Гладковский сиротский приют был окружен высоким, глухим каменным забором, и ночью во дворе спускали с цепи злую собаку.

Папа задержался на педагогическом совете и вернулся домой поздно, когда собака была уже спущена. Стояла необыкновенно яркая, холодная ночь с резкими тенями уже голых деревьев, как бы нарисованных углем на белых стенах приютского флигеля во всех своих подробностях, с каждым самым маленьким сучком. Папа вошел в калитку, и вдруг на него покатилась черной тенью цепная собака, налетела, сбила с ног и стала кусаться.

Прибежавший дворник с трудом отогнал собаку и привязал ее на цепь. Папа вошел в разодранном пальто, окровавленный, и сейчас же тетя стала его раздевать, разрезая ножницами рукав окровавленной сорочки, а папа полулежал в кресле, и я видел на его белом теле глубокие сине-красные следы собачьих зубов и раны, сочащиеся кровью.

Перед образом горела гранатовая приютская лампадка, за окнами сияла голубая лунная ночь, огонь свечи колебался, бросая на стены громадные движущиеся тени, а в эмалированном тазу с обрывками ваты и марли качалась кроваво-розовая вода, и я, рыдая, обнимал папины колени, с ужасом и отчаянием повторяя:

— Папочка, папочка, милый, дорогой папочка. — И мое сердце готово было разорваться от любви к этому самому родному, близкому и любимому мною человеку.

Мне казалось, что папа сию минуту на моих глазах умрет или сбесится, потому что, может быть, собака была бешеная.

Женя стоял рядом со мной на коленях возле папы и мелко-мелко крестился, и слезы текли из его настороженных янтарных глаз.

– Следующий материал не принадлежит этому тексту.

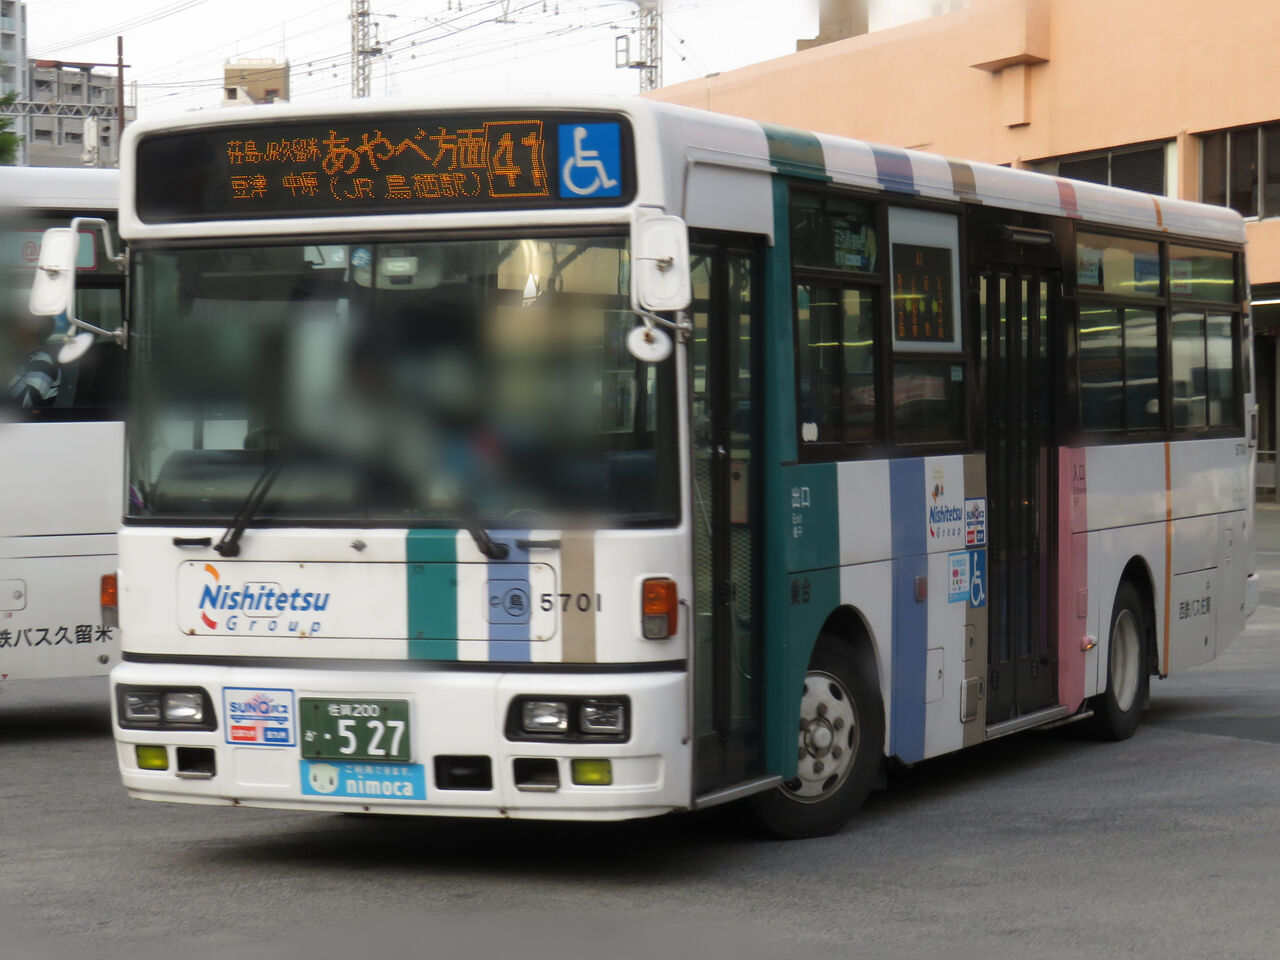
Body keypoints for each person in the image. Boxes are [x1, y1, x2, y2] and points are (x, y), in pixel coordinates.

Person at [5, 312, 61, 409]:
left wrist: (8, 372)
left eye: (15, 323)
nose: (9, 328)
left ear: (33, 327)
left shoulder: (43, 361)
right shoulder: (16, 357)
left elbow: (28, 404)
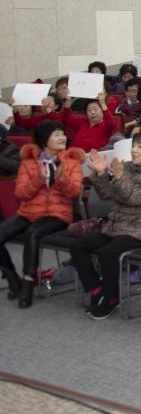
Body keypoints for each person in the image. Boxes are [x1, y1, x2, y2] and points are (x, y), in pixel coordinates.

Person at [71, 126, 141, 319]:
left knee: (107, 253)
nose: (134, 150)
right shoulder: (127, 168)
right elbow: (106, 194)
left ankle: (111, 298)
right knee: (78, 246)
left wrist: (119, 177)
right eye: (134, 145)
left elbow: (136, 198)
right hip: (118, 227)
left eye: (140, 147)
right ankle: (96, 291)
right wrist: (101, 175)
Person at [0, 121, 84, 308]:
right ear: (45, 140)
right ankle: (12, 278)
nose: (62, 137)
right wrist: (38, 179)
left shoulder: (71, 162)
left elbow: (74, 193)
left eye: (62, 133)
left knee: (33, 233)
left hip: (58, 213)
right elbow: (21, 194)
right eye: (56, 134)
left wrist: (61, 178)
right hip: (29, 212)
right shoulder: (29, 163)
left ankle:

Однако все прошло гораздо быстрее, чем можно было представить. Через какие-нибудь полчаса, с залитыми черным йодом ранами, перевязанными стерильными бинтами, от которых так целебно и успокоительно пахло аптекарским магазином, умытый, с расчесанными мокрыми волосами, в свежем белье и домашнем пиджаке, папа уже пил чай и даже улыбался.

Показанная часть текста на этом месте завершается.